The reverb intensity indicates the degree of reverberation, and is a feature amount that can be understood as a length of a sound echo. For example, when hands are clapped in a futon, there is no echo and only a sound of a handclap is heard, so that the sound has a weak reverb intensity. On the other hand, when hands are clapped in a space such as a church, an echo remains together with a plurality of reflected sounds, and thus, a sound with a high reverb intensity is generated.

As a calculation method of the reverb intensity, for example, as illustrated in FIG. 9, a time until a sound pressure reaching a maximum sound pressure reaches a small threshold th41 or less for a certain sound can be set as the reverb intensity. Note that, in FIG. 9, the horizontal axis represents time, and the vertical axis represents the sound pressure.

For example, a time until the sound pressure of the audio data decreases by 60 dB from the maximum sound pressure may be set as the reverb intensity. Furthermore, not only the calculation in a time domain but also sound pressure calculation in a frequency domain may be performed, and a reduction time to the threshold th41 of the sound pressure in a predetermined frequency range may be set as the reverb intensity.

The audio data may be processed to calculate a reasonable volume. Furthermore, the threshold th41 may be a value relatively determined from a value obtained from the audio data as a target for which the reverb intensity is calculated, or may be an absolute value determined in advance. The unit of the feature amount of the reverb intensity is not necessarily time, and may be the number of samples or the number of frames. Furthermore, the threshold th41 may be individually or dynamically set according to initial reflection, a late reverberation sound, and a reproduction environment.

(Sound Pressure)

The sound pressure is a feature amount that can be understood as the magnitude of a sound. The sound pressure represented as the object feature amount may be a maximum sound pressure value or a minimum sound pressure value in the audio data. Furthermore, a target for which the sound pressure is calculated may be set for each predetermined number of seconds, or the sound pressure may be calculated for each phrase, for each sound, or for each range that can be divided from a musical viewpoint.

For example, the sound pressure can be calculated by using Formula (1) for audio data in a predetermined section.

As a specific example, for example, the object feature amount calculation unit 62 first calculates a sound pressure in a processing section while shifting the processing section of a predetermined length from the head of the audio data by a predetermined time.

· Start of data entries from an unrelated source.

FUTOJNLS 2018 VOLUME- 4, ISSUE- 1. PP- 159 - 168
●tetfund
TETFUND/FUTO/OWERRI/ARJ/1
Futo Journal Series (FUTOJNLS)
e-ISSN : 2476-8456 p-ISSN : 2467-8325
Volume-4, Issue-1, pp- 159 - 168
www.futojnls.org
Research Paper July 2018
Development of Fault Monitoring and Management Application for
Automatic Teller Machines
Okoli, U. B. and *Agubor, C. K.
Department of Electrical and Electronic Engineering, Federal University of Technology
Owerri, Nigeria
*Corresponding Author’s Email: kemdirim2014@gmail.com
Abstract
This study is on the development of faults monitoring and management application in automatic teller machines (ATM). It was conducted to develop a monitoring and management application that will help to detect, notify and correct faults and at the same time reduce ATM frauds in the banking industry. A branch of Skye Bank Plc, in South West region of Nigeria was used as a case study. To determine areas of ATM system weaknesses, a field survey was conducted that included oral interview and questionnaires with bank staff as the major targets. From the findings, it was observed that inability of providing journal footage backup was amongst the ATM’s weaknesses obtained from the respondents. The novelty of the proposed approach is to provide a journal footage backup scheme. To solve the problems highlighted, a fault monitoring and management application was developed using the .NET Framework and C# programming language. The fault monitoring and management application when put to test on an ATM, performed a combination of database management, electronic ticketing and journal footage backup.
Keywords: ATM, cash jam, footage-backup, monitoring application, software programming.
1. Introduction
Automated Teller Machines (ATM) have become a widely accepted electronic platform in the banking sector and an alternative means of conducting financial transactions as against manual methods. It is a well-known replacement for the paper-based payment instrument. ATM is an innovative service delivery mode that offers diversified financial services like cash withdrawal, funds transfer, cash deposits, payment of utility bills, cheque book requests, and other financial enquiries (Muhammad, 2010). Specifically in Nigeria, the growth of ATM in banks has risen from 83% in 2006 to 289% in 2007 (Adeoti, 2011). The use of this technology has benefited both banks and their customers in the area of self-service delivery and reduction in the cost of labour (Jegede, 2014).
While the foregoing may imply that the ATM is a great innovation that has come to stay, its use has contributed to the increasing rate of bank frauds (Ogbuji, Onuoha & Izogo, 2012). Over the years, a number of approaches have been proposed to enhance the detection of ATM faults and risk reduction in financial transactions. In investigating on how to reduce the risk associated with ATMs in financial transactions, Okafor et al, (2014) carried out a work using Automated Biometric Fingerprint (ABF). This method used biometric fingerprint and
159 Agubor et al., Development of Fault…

The object feature amount calculation unit 62 calculates the sound pressures in all the sections of the audio data, and sets a maximum sound pressure among all the sound pressures as the feature amount (object feature amount) of the sound pressure.

(Time Occupancy Rate)

The time occupancy rate is a ratio of a sound generation time to a sound source time. For example, singing (generating sounds) for a long time through music, such as a vocal, has a high time occupancy rate. On the other hand, a percussion instrument or the like that generates only one sound in music has a low time occupancy rate.

As a calculation method of the time occupancy rate, for example, as illustrated in FIG. 10, the calculation is possible by dividing a sound generation time by a sound source time.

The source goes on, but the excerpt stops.